Soon I arrived at The Hogan Trading Post in Mancos, Colorado — home to one of the coolest roadside attractions I’ve seen.
Massive arrows made out of telephone poles! These poles have been outfitted with arrowheads and lodged in the ground at an angle.
I happened to stop by at the very moment when the teepee and the poles were being repainted.
I asked the guy, “How are you getting those lines so perfect?” “Just eyeballing it,” he said. Impressive!
Mancos is situated in a beautiful green valley. Pictured below on Business Loop 160 through the historic part of town is the Wes Potts Memorial Theatre. It was originally the Mancos Opera House, dating back to 1910.
Beef: It’s so satisfying. Spotted on a building alongside Hwy 160.
I made it! Entering Durango: Elevation 6,512 feet.
Here’s where I first saw a sign denoting Hwy 550 – the famed “Million Dollar Highway.”
Main Avenue was bustling with bicyclists, motorcyclists, pedestrians, and automobile traffic. Durango’s history dates back to 1881 when it was established by the Denver & Rio Grande Railroad. Today, it’s home to fewer than 20,000 people.
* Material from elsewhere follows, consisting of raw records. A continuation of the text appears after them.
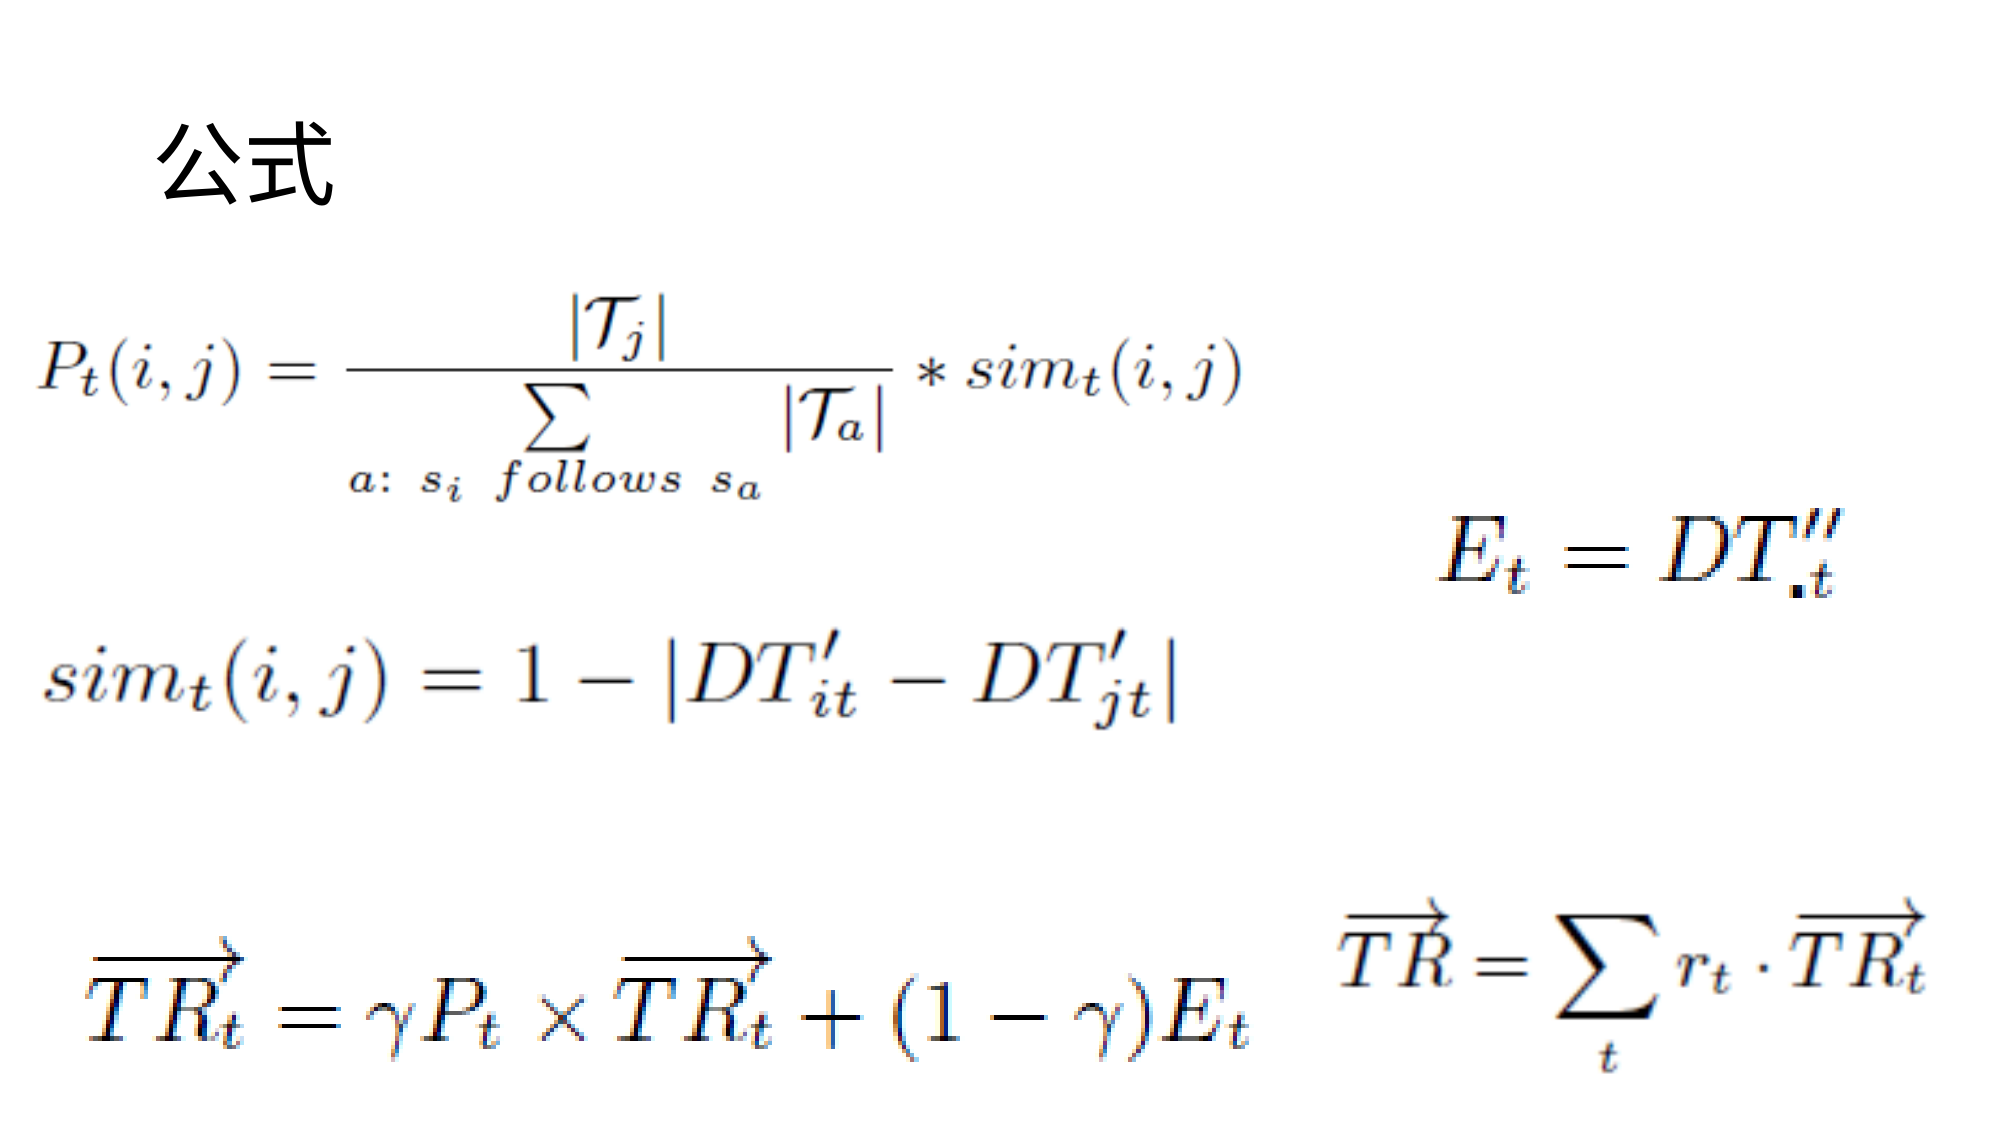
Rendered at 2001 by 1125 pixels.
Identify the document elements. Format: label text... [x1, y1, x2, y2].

title 公式 [137, 59, 1863, 278]
picture [1379, 438, 1910, 655]
picture [0, 588, 1233, 808]
picture [6, 848, 2000, 1125]
picture [0, 256, 1317, 547]
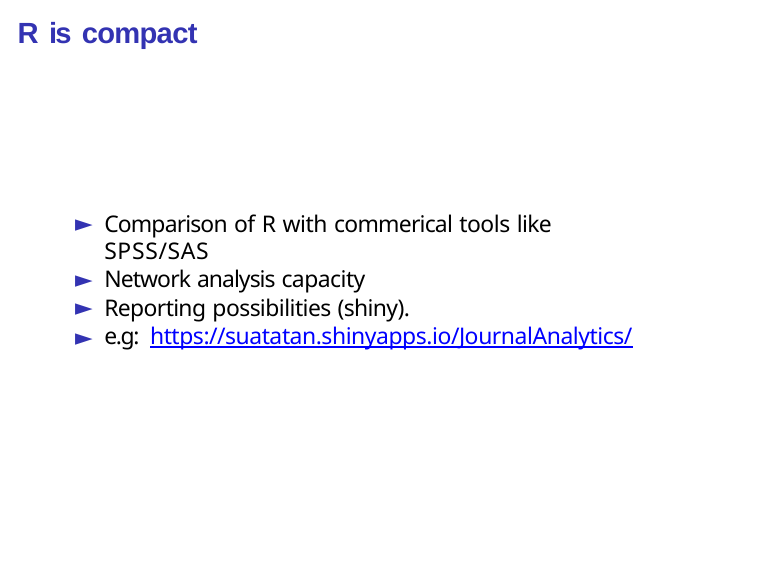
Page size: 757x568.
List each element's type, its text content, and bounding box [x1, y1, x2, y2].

title R is compact [15, 11, 200, 110]
text_box Comparison of R with commerical tools like SPSS/SAS Network analysis capacity Reporting possibilities (shiny). e.g: https://suatatan.shinyapps.io/JournalAnalytics/ [69, 207, 638, 353]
One of my favorite buildings was this historic Strater Hotel. It opened in 1887 and is an example of American Victorian architecture. Author Louis L’Amour stayed here frequently in room 222 when he was working on his western novels.
Inside, the front desk probably looks a lot like it would have looked back then. The owners have tried to preserve the historic integrity of the facility, and I say they succeeded brilliantly. I met up with my mom and step-dad at this time, and we checked the place out.
Adjacent to the hotel lies the Mahogany Grille where we ended up getting dinner.
I went for the pan-seared Salmon, one of several delicious sounding entrees.
Todd, Tia, Tyson
Before sundown, I had a few minutes to wander around town. At the south end of Main Avenue lies the station for the Durango & Silverton Narrow Gauge Railroad. Originally put in place to haul ore, it’s now a passenger train line that runs 45 miles between Durango and Silverton. Someday I’d like to go back and ride this.
As day 1 drew to a close, I headed north 26 miles from Durango to the Durango Mountain Resort. Steep canyon roads offer plenty of passing lanes, thank goodness. Cooler temperatures were a relief from the Arizona heat that I’ve been used to.
I entered the San Juan National Forest which covers over 2,900 square miles of western Colorado.